Todas as relações evocam um tipo de ação, reação e tensão. Algumas muito prazerosas e outras nem tanto. Saímos edificados ou destruídos em cada contato seja um simples olhar, cumprimento ou uma relação estabelecida e longeva.
E para cada pessoa sobra um pouco do que o outro deixou, e afinal das contas precisamos pensar o que será feito com isso para que não nos tornemos vitimizados ou traumatizados eternamente. Ou posso reproduzir ou catar o que sobrou e me reestruturar.
O efeito do que recebemos pela vida fica aparente em nós como uma tatuagem enorme e ostensiva, para que não nos esqueçamos que ela existe.
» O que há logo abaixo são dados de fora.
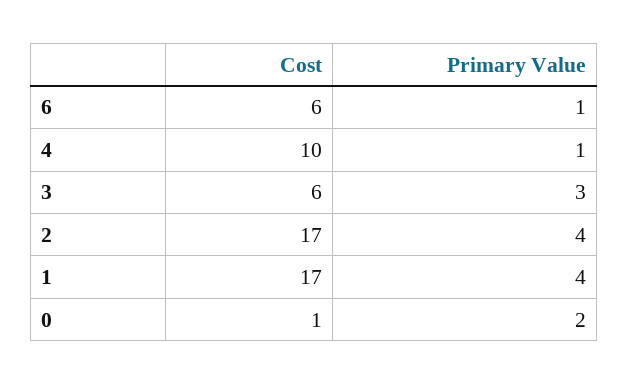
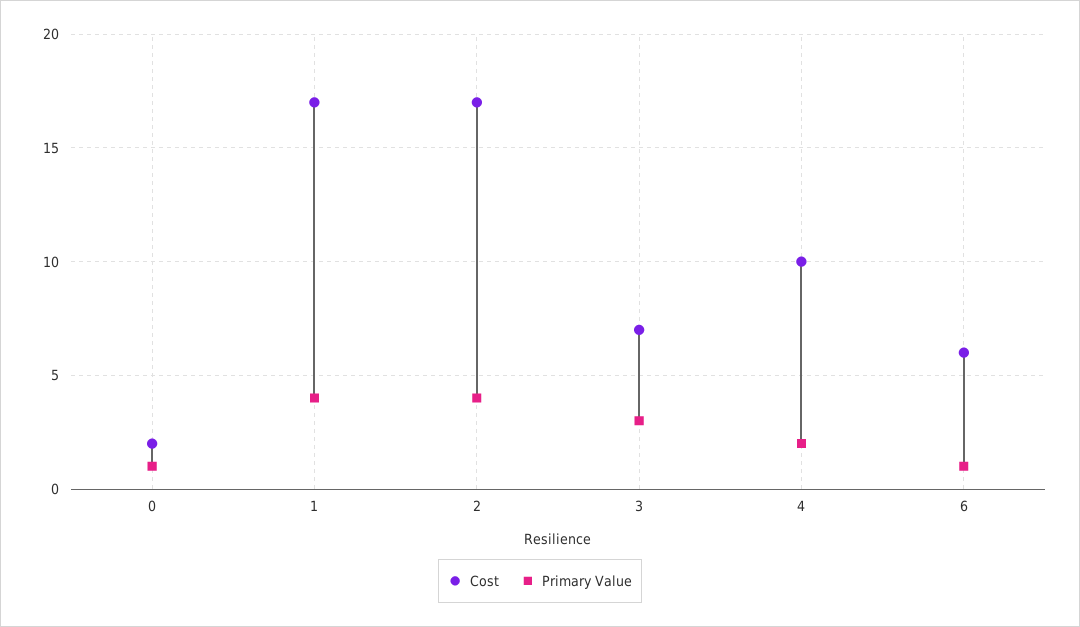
Primary Value, 4: 1 -> 2
Cost, 3: 6 -> 7
Cost, 0: 1 -> 2
Primary Value, 0: 2 -> 1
Impossível não ver, ainda mais difícil apagar, arrancar ou fingir que não está lá.
Inaugura-se então o tempo de tratativas. Como decompor em partes cada sentimentos, cada motivação, palavras mal postas, feridas abertas e monstros a povoar nossa paz.
Por que algumas situações, fatos e acontecimentos nos afetam e marcam de forma a atravessar a pele e ficam inscritas e outras são imperceptíveis? O que aprendemos, como guardamos tão bem guardadas que parecem que não ouvimos, não vimos e nem sentimos nada. Até que haja um fator qualquer que subitamente faça ressurgir em forma de avalanche, inquietações e lembranças o que foi guardado, nos tirando do nosso próprio foco. Como posso dar voz àquilo que dói, magoa ou me diminui e reverter em possibilidades mais gerenciais e equilibradas.
Talvez o outro seja tão esmagador em nossas vidas que não haja saída, ficamos ali derrotados nos amargurando com aquilo que poderia não ter acontecido ou de que forma eu poderia ter dado uma saída honrosa. E se isso for uma verdade, não há nada a fazer.
Será?
Muitas vezes o que o outro quer mesmo é marcar território, se vingar de sua dor jogando para fora sua raiva, tristeza ou ainda provocar para que algo seja dito ou não dito. Talvez esteja numa fase de impaciência por motivos variados ou mesmo por insegurança não compreendeu ainda que para se ter autoridade não se necessita de autoritarismo. Que o pilar das relações é uma troca justa, com argumentos de ganha-ganha. Que se é em função do outro.
Há de se ter uma percepção clara do que o outro fez ou faz na vida da gente, mas deslocar a responsabilidade da minha tatuagem, dor ou ressentimento para o outro é perda de tempo. Tomar posse daquilo que me acomete e ser fortemente o comandante das soluções é o que se tem a fazer.
Ficar na dependência de que o outro se desculpe ou até mesmo tenha total consciência do que causou com sua forma de agir é cômodo, porque faz do outro totalmente responsável pela relação. Se ao invés disso pudermos encontrar uma nova história, roteiro com mais ou menos personagens, que nos ajudem a fazer parte da solução e não do problema fará de nós mais garantidos de nossa integralidade, sanidade e dignidade até então violadas por relações obscuras.